-------- PAGE EXCERPT --------
RFR: 8321371: SpinPause() not implemented for bsd_aarch64/macOS

Fri Dec 15 09:58:41 UTC 2023

On Wed, 6 Dec 2023 14:01:49 GMT, Fredrik Bredberg <fbredberg at openjdk.org> wrote:

> The SpinPause() function only returns 0 on bsd_aarch64 (i.e. macOS)
> 
> This PR initially meant to implement SpinPause() for macOS on AArch64 by copying the source from linux_aarch64, but after having some internal discussions, it seems like the most reasonable thing to do is to implement SpinPause() using a single inline yield instruction.
> 
> Tested successfully on macosx-aarch64 tier1-tier5.

Let’s zoom out and look at the big picture for a bit.

So yield is the obvious instruction dedicated for this purpose in the ISA, and has been for a very long time. I suppose early ARM chips didn’t have a whole lot of concurrency and implementing it wasn’t all that beneficial as you frankly didn’t spend considerable time spinning. And now we seemingly have come to a classic chicken and egg problem. Software people like us don’t want to use the obvious yield instruction intended for this exact purpose, because hardware vendors haven’t implemented it. And hardware vendors don’t want to implement it, because no software is using it.
-------- RAW DATA --------
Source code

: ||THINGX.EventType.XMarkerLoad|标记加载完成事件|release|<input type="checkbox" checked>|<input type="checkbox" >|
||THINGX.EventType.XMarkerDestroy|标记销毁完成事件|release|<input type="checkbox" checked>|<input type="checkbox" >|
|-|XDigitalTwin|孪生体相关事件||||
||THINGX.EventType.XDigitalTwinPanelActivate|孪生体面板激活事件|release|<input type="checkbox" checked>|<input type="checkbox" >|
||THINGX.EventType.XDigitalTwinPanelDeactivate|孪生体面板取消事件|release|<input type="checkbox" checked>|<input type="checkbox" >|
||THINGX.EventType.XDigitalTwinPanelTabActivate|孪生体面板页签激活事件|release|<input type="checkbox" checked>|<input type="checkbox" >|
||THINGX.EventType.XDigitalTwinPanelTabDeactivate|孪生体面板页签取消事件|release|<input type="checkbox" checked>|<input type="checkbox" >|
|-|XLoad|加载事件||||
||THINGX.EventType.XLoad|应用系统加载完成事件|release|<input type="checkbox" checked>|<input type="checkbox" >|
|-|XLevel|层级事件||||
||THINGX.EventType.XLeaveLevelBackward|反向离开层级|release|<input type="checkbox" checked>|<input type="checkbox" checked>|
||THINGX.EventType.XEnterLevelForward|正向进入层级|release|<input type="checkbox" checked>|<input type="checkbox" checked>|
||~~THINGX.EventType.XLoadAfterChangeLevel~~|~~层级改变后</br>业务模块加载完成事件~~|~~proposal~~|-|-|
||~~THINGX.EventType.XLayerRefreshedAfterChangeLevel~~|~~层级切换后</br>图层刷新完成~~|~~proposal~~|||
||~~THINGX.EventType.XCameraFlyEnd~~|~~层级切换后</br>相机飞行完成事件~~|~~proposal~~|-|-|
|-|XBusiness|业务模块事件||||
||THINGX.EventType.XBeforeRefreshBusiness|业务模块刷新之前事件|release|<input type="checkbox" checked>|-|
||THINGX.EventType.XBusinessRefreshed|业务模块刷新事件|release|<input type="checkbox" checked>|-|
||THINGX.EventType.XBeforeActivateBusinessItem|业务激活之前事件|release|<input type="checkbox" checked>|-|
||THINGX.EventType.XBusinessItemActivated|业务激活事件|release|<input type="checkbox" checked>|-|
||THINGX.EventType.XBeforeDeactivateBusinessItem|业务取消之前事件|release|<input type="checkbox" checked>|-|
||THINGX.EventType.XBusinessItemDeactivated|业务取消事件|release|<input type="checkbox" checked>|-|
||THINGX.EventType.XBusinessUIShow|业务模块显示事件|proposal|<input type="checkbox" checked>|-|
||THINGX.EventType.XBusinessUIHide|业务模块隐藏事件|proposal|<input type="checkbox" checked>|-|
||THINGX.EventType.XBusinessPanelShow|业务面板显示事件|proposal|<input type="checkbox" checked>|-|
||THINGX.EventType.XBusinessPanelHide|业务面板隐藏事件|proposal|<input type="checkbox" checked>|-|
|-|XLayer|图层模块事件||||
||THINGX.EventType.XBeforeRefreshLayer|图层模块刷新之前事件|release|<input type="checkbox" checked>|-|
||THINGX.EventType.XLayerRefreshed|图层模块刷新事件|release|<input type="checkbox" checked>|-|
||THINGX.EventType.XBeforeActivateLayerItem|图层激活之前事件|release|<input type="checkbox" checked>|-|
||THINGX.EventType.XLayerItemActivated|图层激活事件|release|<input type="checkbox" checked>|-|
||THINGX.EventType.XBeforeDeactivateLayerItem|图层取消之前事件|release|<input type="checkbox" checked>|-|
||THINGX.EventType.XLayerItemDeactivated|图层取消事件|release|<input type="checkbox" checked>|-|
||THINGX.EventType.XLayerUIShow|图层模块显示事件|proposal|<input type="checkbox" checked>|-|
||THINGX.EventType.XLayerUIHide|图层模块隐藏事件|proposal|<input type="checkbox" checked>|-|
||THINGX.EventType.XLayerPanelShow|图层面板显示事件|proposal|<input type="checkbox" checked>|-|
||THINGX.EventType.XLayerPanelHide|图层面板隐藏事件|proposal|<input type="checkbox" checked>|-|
--------
→ YOUR GOAL: Write the next part of the review reply about implementing SpinPause() with the yield instruction on macOS AArch64, starting right after its final sentence.

→ ANSWER SPACE:
It feels like we had a sort of similar situation with neon vs SVE. All hardware was running neon, and nobody was running SVE. That doesn’t make it very encouraging as a software developer to implement SVE support in software, for an imaginary chip that doesn’t exist. And the fact that software doesn’t implement SVE doesn’t make it very encouraging to implement it. Yet we did it because it was the right thing to do, and no benchmark thanked us for it.

In the short term, it would seem like a better idea to use ISB, if you look at micro benchmarks. But what we are doing then is IMO what we tell our Java users not to do, and for good reason. We say “don’t use Unsafe to expose JDK and JVM internals that you happen to know how it works today, but you don’t know how it will work tomorrow, so you can look like a winner in a microbenchmark”. We are looking past the intended ISA contract, and look at current implementations today, and finding that as a hack, the ISB instruction which was designed to deal with cross modifying code, and not at all designed for this, is currently a better fit for doing what the yield instruction should have done had it been implemented, as the current ISB implementation has a long latency. And then a couple of years later, when the next LTS is released, a the Apple M3 is released. And then by the time we hit bulk of mainstream adoption, maybe we cycle through M4 and M5, and perhaps we end up with a hy
 per threaded core with 4 threads per core, and the isb turns out to be a disaster as it impedes progress of the other threads on the core to avoid shared resources being tripped over by cross modifying code, which is the exact opposite behaviour of what a pause instruction should do. Or maybe it won’t happen and everything is fine. The point is that *we don’t know*.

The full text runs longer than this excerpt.